If you think, “Well, I’m basically a good person and God will accept me based on that fact.” Then you’re missing the point entirely. Jesus did not die to save people who were “basically good people.” He died to save sinners, covenant breakers, rebellious – sinful people, who were at enmity with God. So all men are under obligation to God. As our Creator, He has entered into covenant with us and we owe Him our obedience.
Secondly; this covenant of works was conditioned upon Adam’s obedience. IF Adam fails to obey, there is no promise of continued blessings. God told him, “The day you eat of that fruit, you shall surly die.” In-other-words, “Adam, the day you break the covenant, the blessings stop; the fellowship stops, the relationship ends.” And we know the rest of the story.
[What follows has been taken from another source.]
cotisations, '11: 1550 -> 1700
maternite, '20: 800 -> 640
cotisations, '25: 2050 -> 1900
Adam broke the covenant. He failed to obey; and his disobedience plunged the human race into sin and misery.
So why is it so important that we understand that the first covenant was based on works and obedience? Because the second covenant God makes with man, our salvation is based on the obedience and works of the 2nd Adam – Jesus Christ! You see, Jesus obeyed the Law perfectly. He was without sin. And thus His righteousness is credited to our account when we come to Him through faith, by God’s grace.
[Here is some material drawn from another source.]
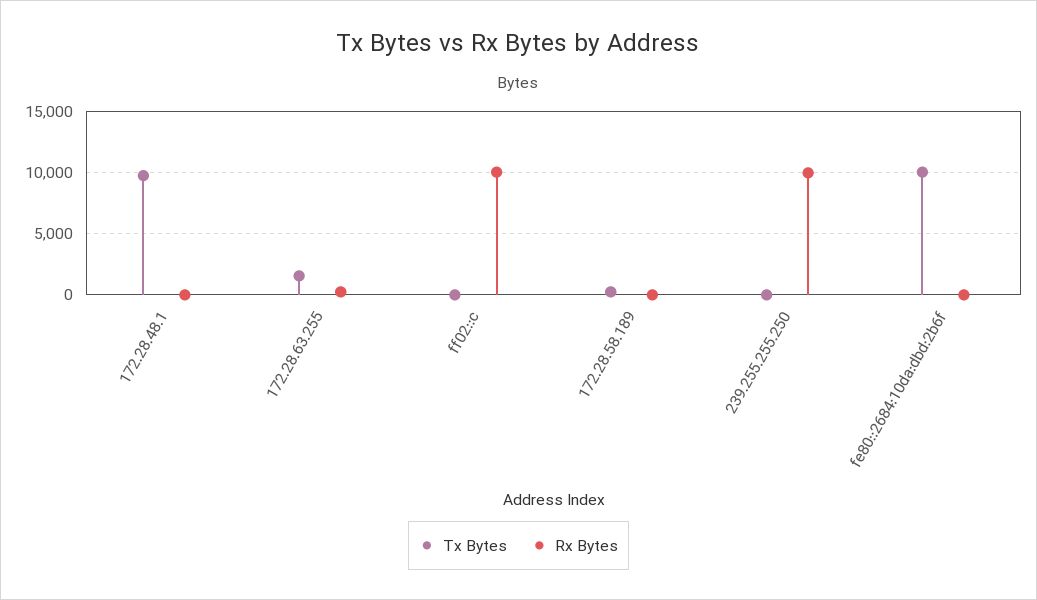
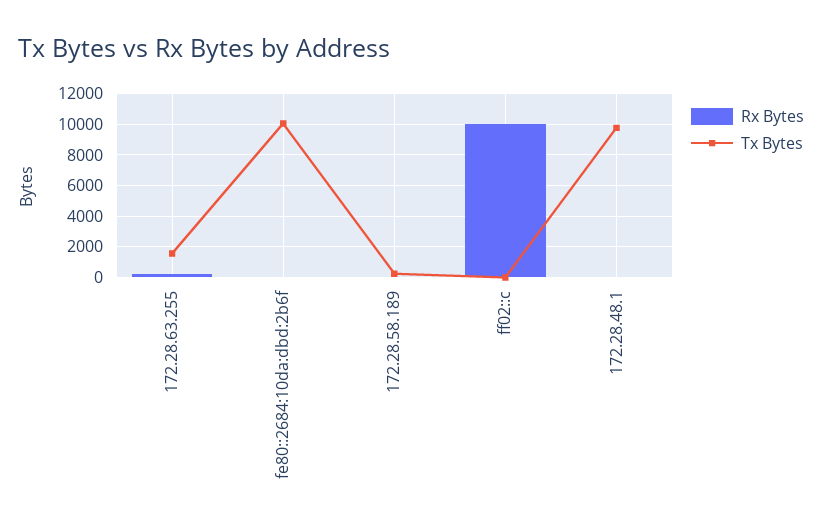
Tx Bytes, 239.255.255.250: 0 -> none
Rx Bytes, 239.255.255.250: 10000 -> none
Thirdly; and this is the cool thing. This second covenant isn’t really between God and us at all. It’s between God the Father, and God the Son, and we become partakers of it through faith in Jesus Christ, by a gift of God’s grace.
So in essence, we become partakers of this second covenants blessings through faith in the fact that God the Son, Jesus Christ, has perfectly met God’s righteous requirements and fulfilled the law of God, and by faith in the fact that Jesus’ death on the cross was more than enough to satisfy the wrath of God and serve as a propitiation for our sins.
Jesus Christ is the second Adam, or a better way to say it would be “the last Adam.” The Apostle Paul tells us about that in Romans chapter five. And He fulfilled the Law on our behalf, and He obeyed the Father on our behalf, and He died on our behalf. And for us, or for anyone to say that they are saved by works is the biggest affront to God a person can commit. Because when a person does that, what they’re saying is that Jesus didn’t do enough. That His life of obedience and sacrificial death on the cross was not sufficient to save us.
So either Jesus did it all and we trust in Him completely, resting from all our works, or He failed miserably and died in vain. And people will tell you, “Well I would never say that.” And they wouldn’t. They would never come right out and say that with their mouths, but all the while they’re trying to work their way into heaven.
Let me close with this.
God never calls us to be “good enough.” He calls us to have faith and trust in His only begotten Son Jesus Christ. It is Christ alone who paid for our sins and satisfied the justice and wrath of God. Now and for all eternity. And if you’ve never trusted Him as your Lord and Savior, I pray that God would save you this day.